→ YOUR OBJECTIVE
Your task is to transcribe all of the records exactly and leave out the pictures.

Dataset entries
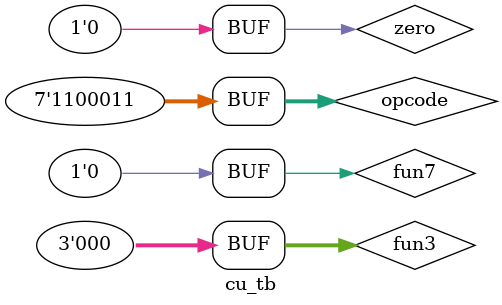
<source format=v>
module cu(alu_src,result_src,regwrite,memwrite,pc_src,imm_src,alu_control,opcode,fun3,fun7,zero);

input [6:0] opcode;
input zero,fun7;
input [2:0] fun3;
output [2:0] alu_control;
output [1:0] imm_src;
output result_src,memwrite,alu_src,regwrite,pc_src;
wire branch;
wire [1:0] aluop;

control_unit C1(branch, regwrite, memwrite, alu_src, result_src, imm_src, aluop, opcode);

alu_control C2(alu_control, aluop, fun3, fun7);
//assign pc_src = 1'b1;
assign pc_src = branch && zero;
endmodule

module cu_tb;

reg [6:0] opcode;
reg fun7,zero;
reg [2:0] fun3;

wire [2:0] alu_control;
wire [1:0] imm_src;
wire result_src, memwrite, alu_src, regwrite, pc_src;

cu CU(alu_src,result_src,regwrite,memwrite,pc_src,imm_src,alu_control,opcode,fun3,fun7,zero);

initial begin
    // R-type (add)
    opcode = 7'b0110011; fun7=1'b0; fun3=3'b000; zero=0;
    #10;

    // Load (lw)
    opcode = 7'b0000011; fun7=1'b0; fun3=3'b010; zero=0;
    #10;

    // Branch (BEQ, taken)
    opcode = 7'b1100011; fun3=3'b000; zero=1;
    #10;

    // Branch (BEQ, not taken)
    opcode = 7'b1100011; fun3=3'b000; zero=0;
    #10;
end

initial begin
    $monitor("time=%0t opcode=%b funct3=%b funct7=%b zero=%b | alu_control=%b pc_src=%b regwrite=%b memwrite=%b",$time, opcode, fun3, fun7, zero, alu_control, pc_src, regwrite, memwrite);
end
endmodule


</source>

→ EXERCISE SOLUTION
<source format=v>
module cu(alu_src,result_src,regwrite,memwrite,pc_src,imm_src,alu_control,opcode,fun3,fun7,zero);

input [6:0] opcode;
input zero,fun7;
input [2:0] fun3;
output [2:0] alu_control;
output [1:0] imm_src;
output result_src,memwrite,alu_src,regwrite,pc_src;
wire branch;
wire [1:0] aluop;

control_unit C1(branch, regwrite, memwrite, alu_src, result_src, imm_src, aluop, opcode);

alu_control C2(alu_control, aluop, fun3, fun7);
//assign pc_src = 1'b1;
assign pc_src = branch && zero;
endmodule

module cu_tb;

reg [6:0] opcode;
reg fun7,zero;
reg [2:0] fun3;

wire [2:0] alu_control;
wire [1:0] imm_src;
wire result_src, memwrite, alu_src, regwrite, pc_src;

cu CU(alu_src,result_src,regwrite,memwrite,pc_src,imm_src,alu_control,opcode,fun3,fun7,zero);

initial begin
    // R-type (add)
    opcode = 7'b0110011; fun7=1'b0; fun3=3'b000; zero=0;
    #10;

    // Load (lw)
    opcode = 7'b0000011; fun7=1'b0; fun3=3'b010; zero=0;
    #10;

    // Branch (BEQ, taken)
    opcode = 7'b1100011; fun3=3'b000; zero=1;
    #10;

    // Branch (BEQ, not taken)
    opcode = 7'b1100011; fun3=3'b000; zero=0;
    #10;
end

initial begin
    $monitor("time=%0t opcode=%b funct3=%b funct7=%b zero=%b | alu_control=%b pc_src=%b regwrite=%b memwrite=%b",$time, opcode, fun3, fun7, zero, alu_control, pc_src, regwrite, memwrite);
end
endmodule


</source>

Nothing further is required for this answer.